• _ABOUT THIS TASK_
Write out everything in the records from the line containing "Milan Kundera" down to the line containing "Competition", both lines included, and leave the pictures out of your answer.

*** ENTRIES SUPPLIED Section Begins ***

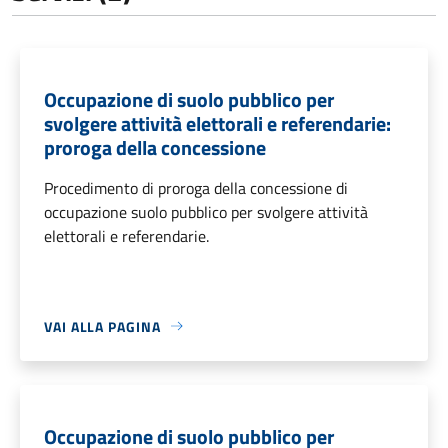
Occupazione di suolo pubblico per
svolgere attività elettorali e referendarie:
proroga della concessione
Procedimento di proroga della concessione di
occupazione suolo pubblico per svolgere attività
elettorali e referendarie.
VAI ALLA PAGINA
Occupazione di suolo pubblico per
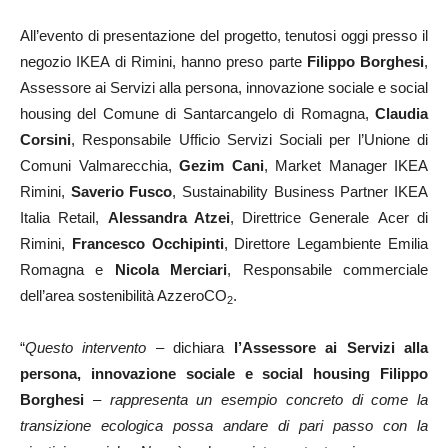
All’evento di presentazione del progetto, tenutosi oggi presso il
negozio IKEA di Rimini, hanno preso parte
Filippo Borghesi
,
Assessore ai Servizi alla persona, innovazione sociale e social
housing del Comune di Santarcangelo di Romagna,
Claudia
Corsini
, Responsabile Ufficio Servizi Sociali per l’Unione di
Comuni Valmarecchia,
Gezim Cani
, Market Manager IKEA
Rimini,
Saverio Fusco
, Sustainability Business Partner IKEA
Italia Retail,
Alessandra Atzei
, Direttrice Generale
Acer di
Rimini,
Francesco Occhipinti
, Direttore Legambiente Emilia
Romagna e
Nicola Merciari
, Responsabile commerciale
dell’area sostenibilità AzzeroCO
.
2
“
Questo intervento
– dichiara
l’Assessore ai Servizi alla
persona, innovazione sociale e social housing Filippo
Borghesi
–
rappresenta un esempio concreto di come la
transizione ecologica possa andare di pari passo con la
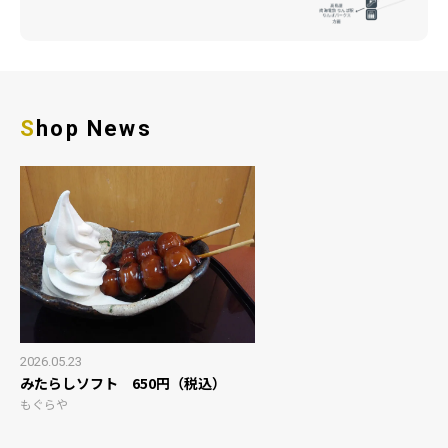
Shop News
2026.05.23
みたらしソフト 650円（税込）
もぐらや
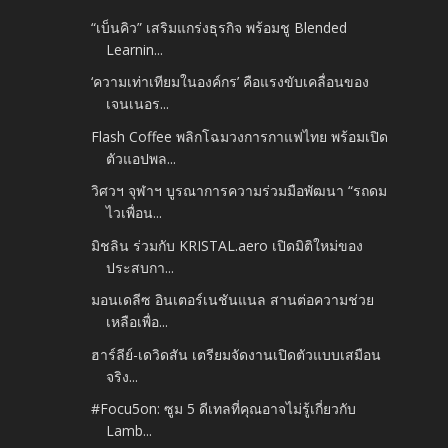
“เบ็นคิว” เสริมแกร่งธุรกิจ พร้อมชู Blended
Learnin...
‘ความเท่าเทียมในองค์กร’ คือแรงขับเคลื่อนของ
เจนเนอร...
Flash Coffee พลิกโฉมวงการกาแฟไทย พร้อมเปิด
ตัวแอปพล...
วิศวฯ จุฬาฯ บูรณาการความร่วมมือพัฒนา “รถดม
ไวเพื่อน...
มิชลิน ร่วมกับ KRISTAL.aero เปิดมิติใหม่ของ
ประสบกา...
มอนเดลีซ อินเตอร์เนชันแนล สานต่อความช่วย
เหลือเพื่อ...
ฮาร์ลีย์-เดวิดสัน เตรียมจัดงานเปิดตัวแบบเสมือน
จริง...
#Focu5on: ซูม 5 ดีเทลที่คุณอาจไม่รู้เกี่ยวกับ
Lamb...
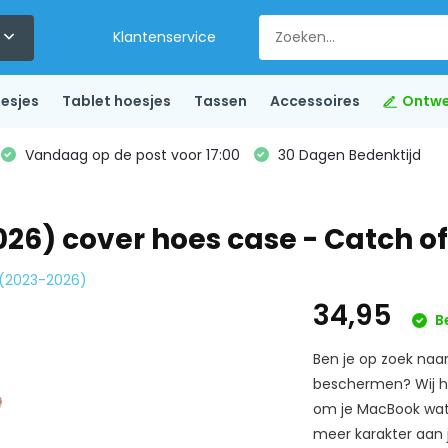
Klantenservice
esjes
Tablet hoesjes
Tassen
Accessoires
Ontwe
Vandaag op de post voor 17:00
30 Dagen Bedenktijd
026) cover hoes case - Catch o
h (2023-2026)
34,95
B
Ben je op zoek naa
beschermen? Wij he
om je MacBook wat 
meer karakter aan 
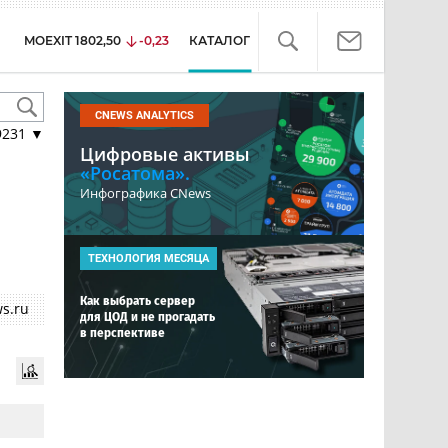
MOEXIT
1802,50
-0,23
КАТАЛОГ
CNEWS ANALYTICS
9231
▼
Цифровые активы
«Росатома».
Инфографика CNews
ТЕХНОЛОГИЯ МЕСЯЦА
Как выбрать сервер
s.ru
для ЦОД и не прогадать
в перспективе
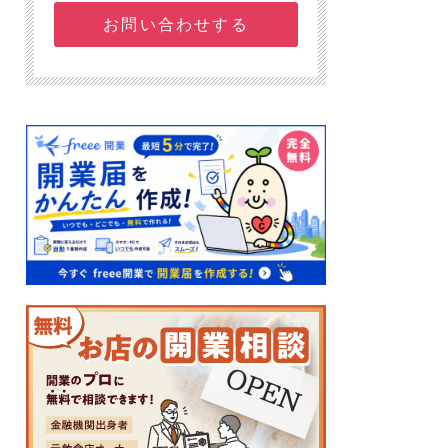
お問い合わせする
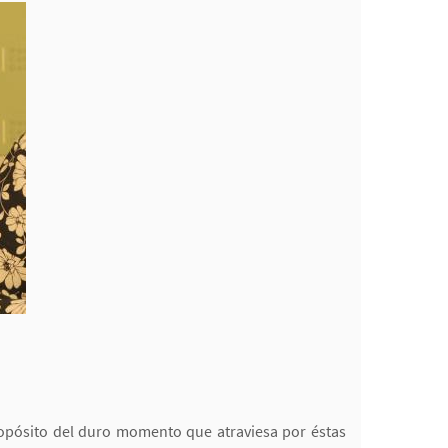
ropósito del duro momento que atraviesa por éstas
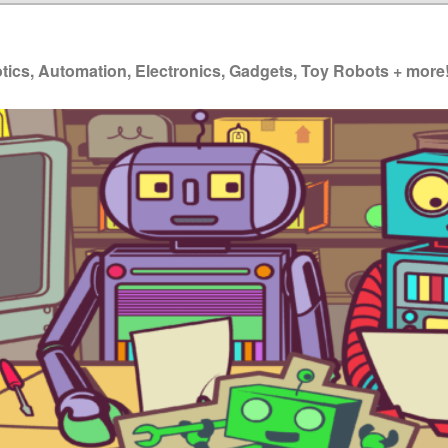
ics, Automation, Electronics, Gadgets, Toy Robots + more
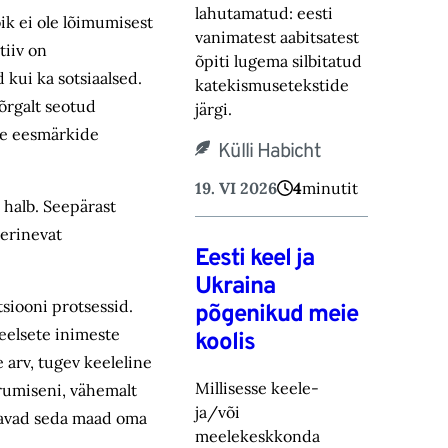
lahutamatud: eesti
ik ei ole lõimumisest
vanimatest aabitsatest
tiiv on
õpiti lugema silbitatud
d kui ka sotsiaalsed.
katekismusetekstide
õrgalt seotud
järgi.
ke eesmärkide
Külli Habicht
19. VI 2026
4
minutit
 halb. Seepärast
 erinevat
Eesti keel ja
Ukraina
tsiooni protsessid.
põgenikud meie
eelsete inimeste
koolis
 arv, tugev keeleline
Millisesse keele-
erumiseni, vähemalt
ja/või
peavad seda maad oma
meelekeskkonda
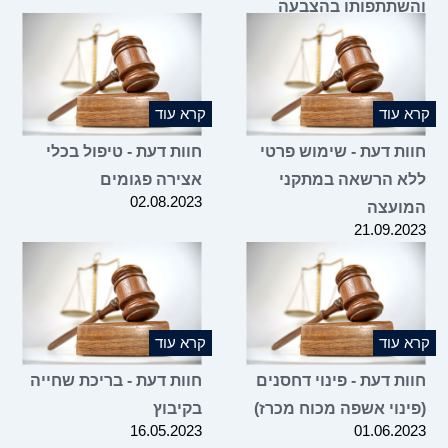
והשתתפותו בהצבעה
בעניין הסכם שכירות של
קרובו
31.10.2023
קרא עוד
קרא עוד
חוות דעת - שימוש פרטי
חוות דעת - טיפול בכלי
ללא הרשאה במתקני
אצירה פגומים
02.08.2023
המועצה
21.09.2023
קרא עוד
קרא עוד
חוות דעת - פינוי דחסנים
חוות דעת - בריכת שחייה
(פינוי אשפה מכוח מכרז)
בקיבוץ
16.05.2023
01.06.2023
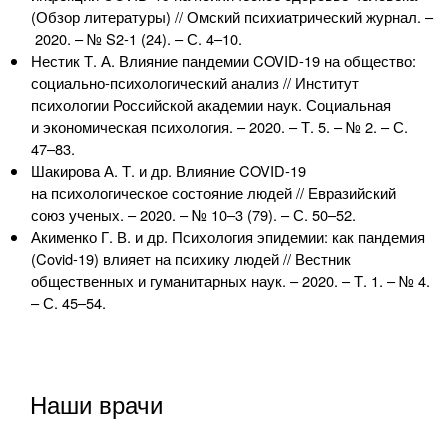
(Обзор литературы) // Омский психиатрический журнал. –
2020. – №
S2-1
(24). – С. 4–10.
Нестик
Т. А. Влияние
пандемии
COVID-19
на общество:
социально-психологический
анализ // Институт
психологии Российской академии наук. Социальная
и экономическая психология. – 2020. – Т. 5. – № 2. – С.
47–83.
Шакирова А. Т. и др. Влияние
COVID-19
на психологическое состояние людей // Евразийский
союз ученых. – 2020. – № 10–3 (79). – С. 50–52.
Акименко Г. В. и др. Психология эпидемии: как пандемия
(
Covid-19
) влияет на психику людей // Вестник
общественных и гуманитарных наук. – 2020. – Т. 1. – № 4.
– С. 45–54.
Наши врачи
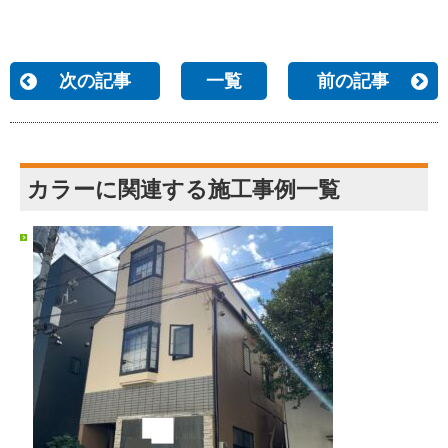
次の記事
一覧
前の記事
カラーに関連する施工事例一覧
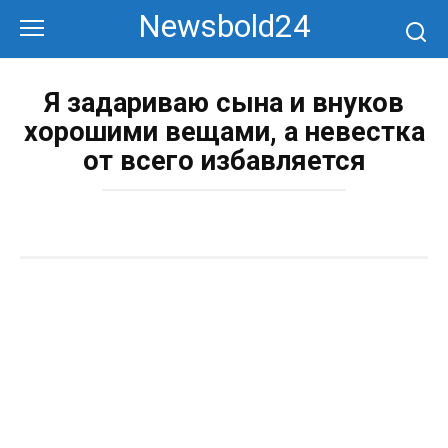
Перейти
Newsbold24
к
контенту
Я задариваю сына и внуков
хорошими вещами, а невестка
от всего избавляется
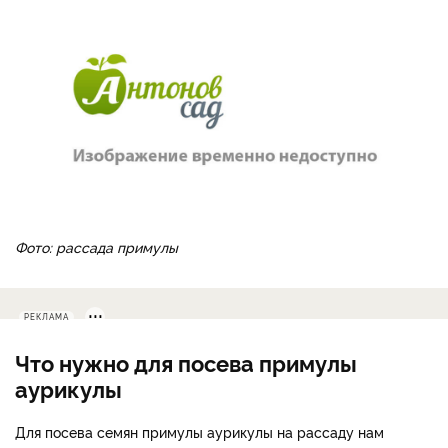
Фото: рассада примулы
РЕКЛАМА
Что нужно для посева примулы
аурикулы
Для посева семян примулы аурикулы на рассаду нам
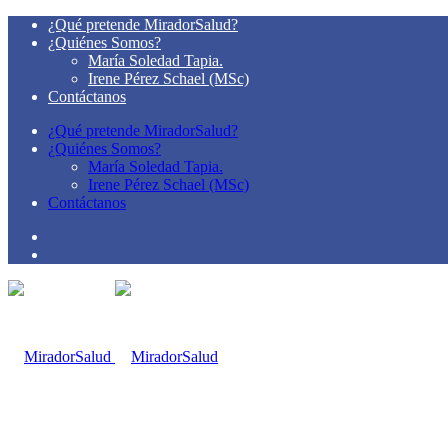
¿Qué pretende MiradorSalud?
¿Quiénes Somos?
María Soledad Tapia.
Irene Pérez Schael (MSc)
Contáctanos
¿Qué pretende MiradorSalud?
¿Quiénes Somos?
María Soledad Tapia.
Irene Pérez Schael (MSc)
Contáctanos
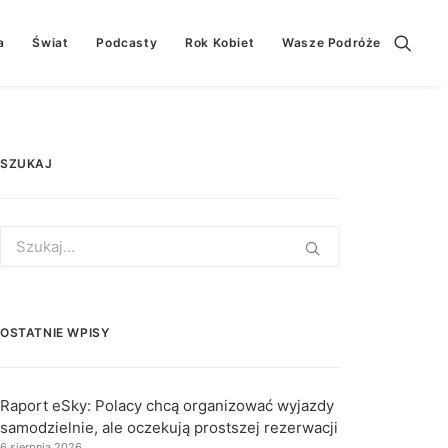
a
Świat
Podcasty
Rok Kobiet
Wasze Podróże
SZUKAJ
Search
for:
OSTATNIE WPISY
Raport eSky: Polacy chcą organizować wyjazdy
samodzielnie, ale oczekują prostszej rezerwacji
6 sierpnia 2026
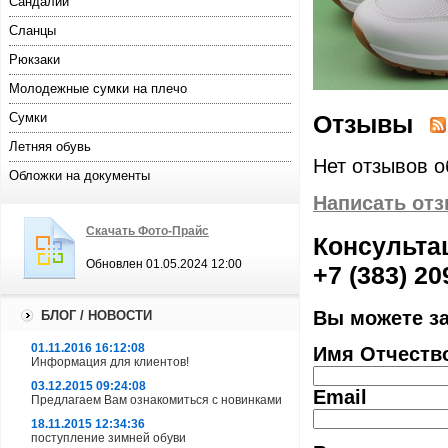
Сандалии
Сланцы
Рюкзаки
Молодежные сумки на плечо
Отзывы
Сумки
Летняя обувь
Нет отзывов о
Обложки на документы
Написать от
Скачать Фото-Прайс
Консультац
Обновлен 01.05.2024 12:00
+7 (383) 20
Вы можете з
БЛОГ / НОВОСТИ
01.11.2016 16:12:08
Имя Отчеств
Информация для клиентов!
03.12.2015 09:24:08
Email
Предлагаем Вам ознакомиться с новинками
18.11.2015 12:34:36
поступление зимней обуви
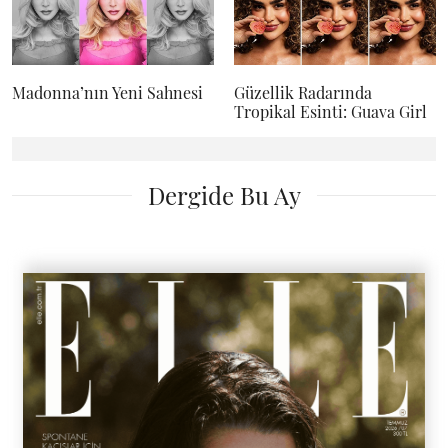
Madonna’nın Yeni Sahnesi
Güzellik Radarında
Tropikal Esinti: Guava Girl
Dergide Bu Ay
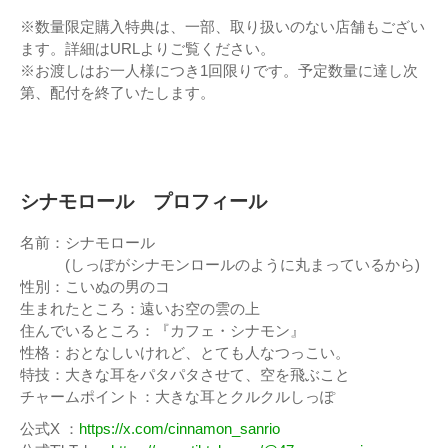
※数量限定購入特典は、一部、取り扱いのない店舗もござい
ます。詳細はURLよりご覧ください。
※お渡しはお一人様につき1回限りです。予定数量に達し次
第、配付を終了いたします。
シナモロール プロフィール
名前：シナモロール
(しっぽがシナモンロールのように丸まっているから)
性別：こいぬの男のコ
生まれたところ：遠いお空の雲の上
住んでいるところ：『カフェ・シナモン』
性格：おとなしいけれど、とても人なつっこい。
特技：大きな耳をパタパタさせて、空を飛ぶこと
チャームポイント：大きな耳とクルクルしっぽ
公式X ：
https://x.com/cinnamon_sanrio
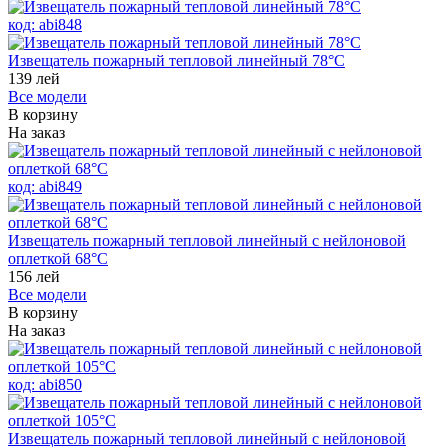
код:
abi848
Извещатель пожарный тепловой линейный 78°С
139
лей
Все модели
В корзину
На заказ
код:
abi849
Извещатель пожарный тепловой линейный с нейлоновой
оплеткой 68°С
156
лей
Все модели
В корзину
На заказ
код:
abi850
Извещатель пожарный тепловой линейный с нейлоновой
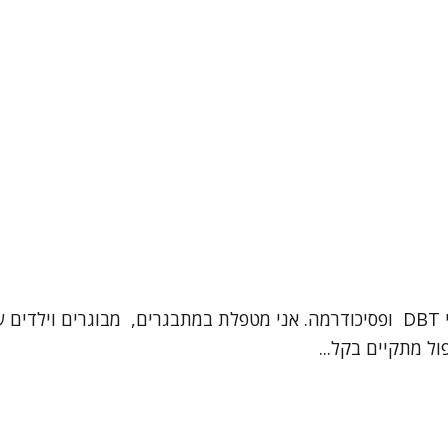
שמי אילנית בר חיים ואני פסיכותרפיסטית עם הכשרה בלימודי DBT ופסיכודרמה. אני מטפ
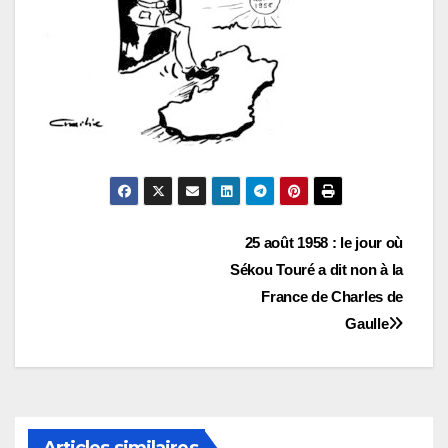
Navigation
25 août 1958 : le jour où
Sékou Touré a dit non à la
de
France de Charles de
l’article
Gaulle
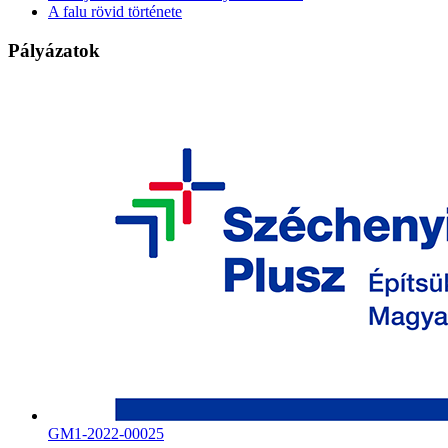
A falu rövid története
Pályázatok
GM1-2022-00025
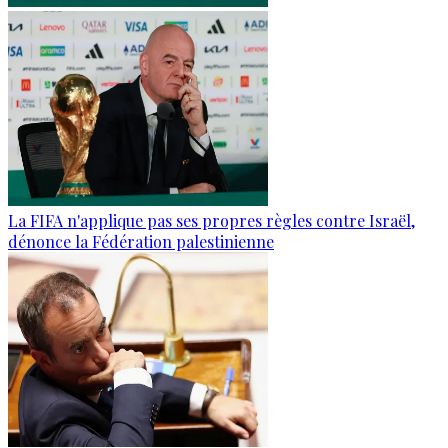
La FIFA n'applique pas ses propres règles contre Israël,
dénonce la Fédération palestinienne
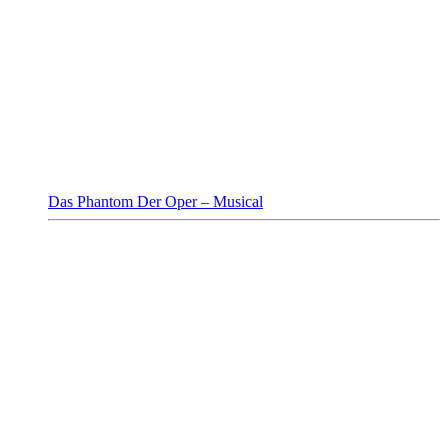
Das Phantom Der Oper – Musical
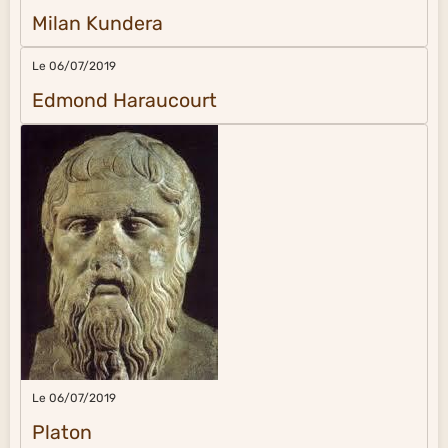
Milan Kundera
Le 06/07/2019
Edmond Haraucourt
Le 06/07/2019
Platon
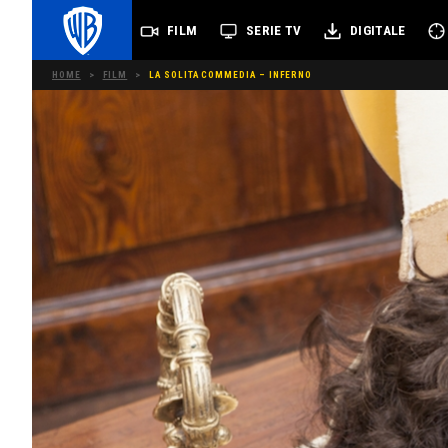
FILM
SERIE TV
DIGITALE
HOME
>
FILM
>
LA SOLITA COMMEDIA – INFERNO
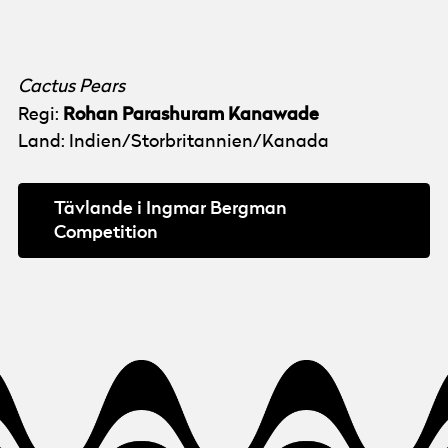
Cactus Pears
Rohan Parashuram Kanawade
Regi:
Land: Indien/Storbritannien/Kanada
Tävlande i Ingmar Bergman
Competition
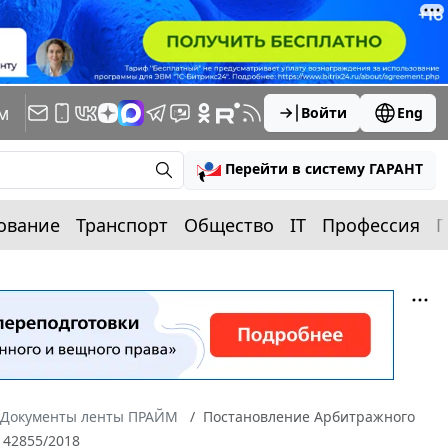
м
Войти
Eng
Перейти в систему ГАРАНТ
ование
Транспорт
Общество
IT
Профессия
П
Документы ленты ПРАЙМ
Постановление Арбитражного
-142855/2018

*** ENTRIES SUPPLIED Section Ends ***

• _COMPLETED TASK_
Milan Kundera
Le 06/07/2019
Edmond Haraucourt
Le 06/07/2019
Platon
FILM
SERIE TV
DIGITALE
HOME
>
FILM
>
LA SOLITA COMMEDIA – INFERNO
Cactus Pears
Rohan Parashuram Kanawade
Regi:
Land: Indien/Storbritannien/Kanada
Tävlande i Ingmar Bergman
Competition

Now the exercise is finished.